A horrible murder that had taken place over two decades ago without any evidence save for a foggy memory? The Doctor should have been jumping at the chance to investigate it even if it had nothing to do with any of them. This was especially so given the Time Lord had proven his thirst for adventure and trouble on multiple occasions already.

So why, when this heinous crime had such a personal connection, was he hesitating to go?

"I am ready," Peter growled back. "Because that woman died protecting me and I cannot shake the thought of it out of my head. There is every chance she could be my biological mother, and if that is the first thing in my life that I can remember now then I am going catch the person responsible for her death. He is not going to get away with it, Doctor. So take me to Valerus, right now!"

The echoing remnants of his vengeful snarls bounded off the curved walls of the TARDIS and lingering in the air for a few more seconds. Peter's eyes had flooded with a yellow light that had shone in the darkness of the console room like a minute pair of car headlights. His anger and cause of it were completely justified, of course, and neither one of the two people stood before him were going to question it. But some caution had to be applied here. After all, this all did happen over two decades ago and they didn't even know where or when specifically on Valerus to even begin their search.

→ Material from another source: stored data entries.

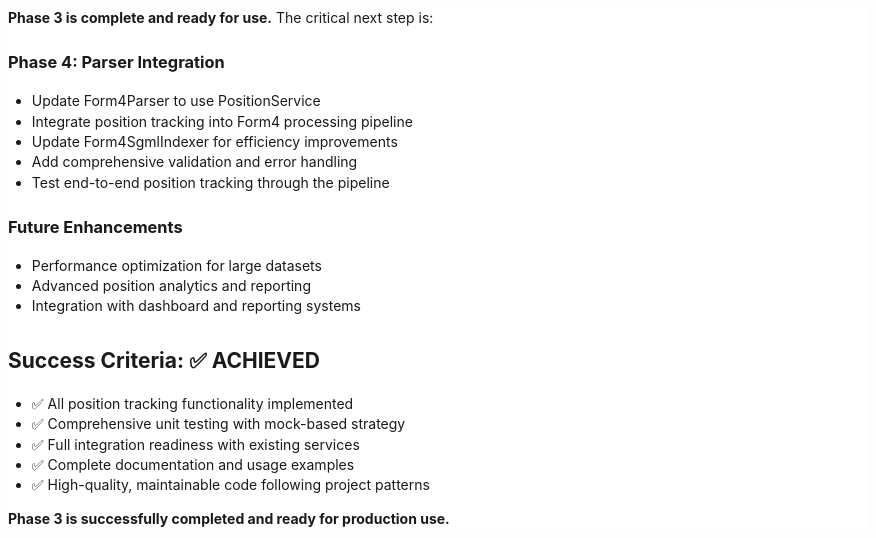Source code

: **Phase 3 is complete and ready for use.** The critical next step is:

### Phase 4: Parser Integration
- Update Form4Parser to use PositionService
- Integrate position tracking into Form4 processing pipeline  
- Update Form4SgmlIndexer for efficiency improvements
- Add comprehensive validation and error handling
- Test end-to-end position tracking through the pipeline

### Future Enhancements
- Performance optimization for large datasets
- Advanced position analytics and reporting
- Integration with dashboard and reporting systems

## Success Criteria: ✅ ACHIEVED

- ✅ All position tracking functionality implemented
- ✅ Comprehensive unit testing with mock-based strategy
- ✅ Full integration readiness with existing services
- ✅ Complete documentation and usage examples
- ✅ High-quality, maintainable code following project patterns

**Phase 3 is successfully completed and ready for production use.**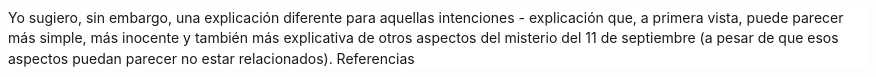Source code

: Yo sugiero, sin embargo, una explicación diferente para aquellas intenciones - explicación que, a primera vista, puede parecer más simple, más inocente y también más explicativa de otros aspectos del misterio del 11 de septiembre (a pesar de que esos aspectos puedan parecer no estar relacionados).
Referencias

Rose had every sympathy for Peter.

A cold shiver suddenly ran up her spine as she recalled the moments leading up to her dad being hit by that car. The sound of metal hitting bone would live with her forever, and that had been an accident turned into an act of self-sacrifice on Pete Tyler's part to save them all from those Reapers, and not a coldblooded murder that might have befallen his mother.

"I'm sorry." The Doctor apologised. "You're right, Peter. I didn't think about that."

The acknowledgement of this was enough to calm the Nimarian down enough so that his eyes turned back to grey. Drawing in a deep breath, he held his hands up apologetically and was quick to admit that shouting at either the Doctor or Rose wasn't going to help any of them or the woman back on Valerus of the past at all.

"I'm sorry too." He replied. "It just makes me so angry that he could have gotten away with it. This could be the whole reason why I was sent away in the first place."

The Doctor decided not to remind Peter that the craft which had brought him all the way from Valerus to Earth should have technically not been able to undertake such a journey in the first place. Without seeing the escape pod for himself, he was still almost certain that the escape pad did not have the power or structural integrity to withstand such a trip through space. Something else entirely was going on there that had nothing to do with this murder…

"You were only three months old. There was nothing you could have done."

The Doctor could see determination flooding through the Nimarian as it washed away any lingering bouts of fear or worry. The decision had been made and Peter was determined to face what awaited him and the killer in his past that had potentially robbed him of another life. Nothing was going to persuade him to think otherwise.

"Well, I'm not a child anymore." He bit back fiercely. "There is plenty I can do about it now. So take me to Valerus."

But as the Doctor turned around and pulled down the first of many levers, he couldn't help but think that this was a bad idea.